● TO-DO ITEM: Give back, word for word, the line that contains "The initial objective" and every line that follows it in the data below.

+++

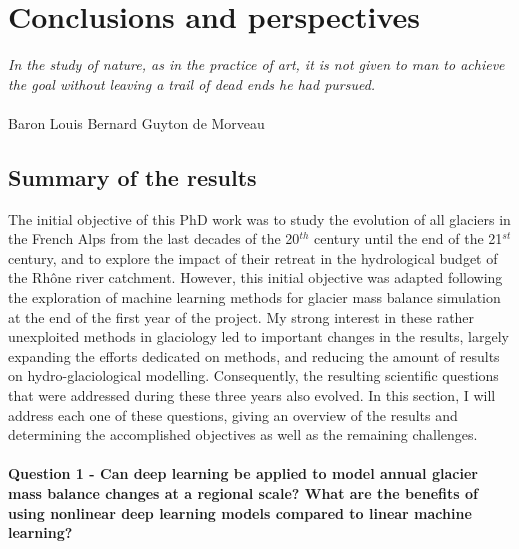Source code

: \chapter{Conclusions and perspectives}
\label{chap:discussion}

\begin{flushright}
\begin{small}
\textit{In the study of nature, as in the practice of art, it is not given to man to achieve the goal without leaving a trail of dead ends he had pursued.}\\ \\
Baron Louis Bernard Guyton de Morveau
\end{small}
\end{flushright}

\section{Summary of the results}

The initial objective of this PhD work was to study the evolution of all glaciers in the French Alps from the last decades of the 20$^{th}$ century until the end of the 21$^{st}$ century, and to explore the impact of their retreat in the hydrological budget of the Rhône river catchment. However, this initial objective was adapted following the exploration of machine learning methods for glacier mass balance simulation at the end of the first year of the project. My strong interest in these rather unexploited methods in glaciology led to important changes in the results, largely expanding the efforts dedicated on methods, and reducing the amount of results on hydro-glaciological modelling. Consequently, the resulting scientific questions that were addressed during these three years also evolved. In this section, I will address each one of these questions, giving an overview of the results and determining the accomplished objectives as well as the remaining challenges.

\subsubsection{Question 1 - Can deep learning be applied to model annual glacier mass balance changes at a regional scale? What are the benefits of using nonlinear deep learning models compared to linear machine learning?}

+++

● ANSWER SECTION:
The initial objective of this PhD work was to study the evolution of all glaciers in the French Alps from the last decades of the 20$^{th}$ century until the end of the 21$^{st}$ century, and to explore the impact of their retreat in the hydrological budget of the Rhône river catchment. However, this initial objective was adapted following the exploration of machine learning methods for glacier mass balance simulation at the end of the first year of the project. My strong interest in these rather unexploited methods in glaciology led to important changes in the results, largely expanding the efforts dedicated on methods, and reducing the amount of results on hydro-glaciological modelling. Consequently, the resulting scientific questions that were addressed during these three years also evolved. In this section, I will address each one of these questions, giving an overview of the results and determining the accomplished objectives as well as the remaining challenges.

\subsubsection{Question 1 - Can deep learning be applied to model annual glacier mass balance changes at a regional scale? What are the benefits of using nonlinear deep learning models compared to linear machine learning?}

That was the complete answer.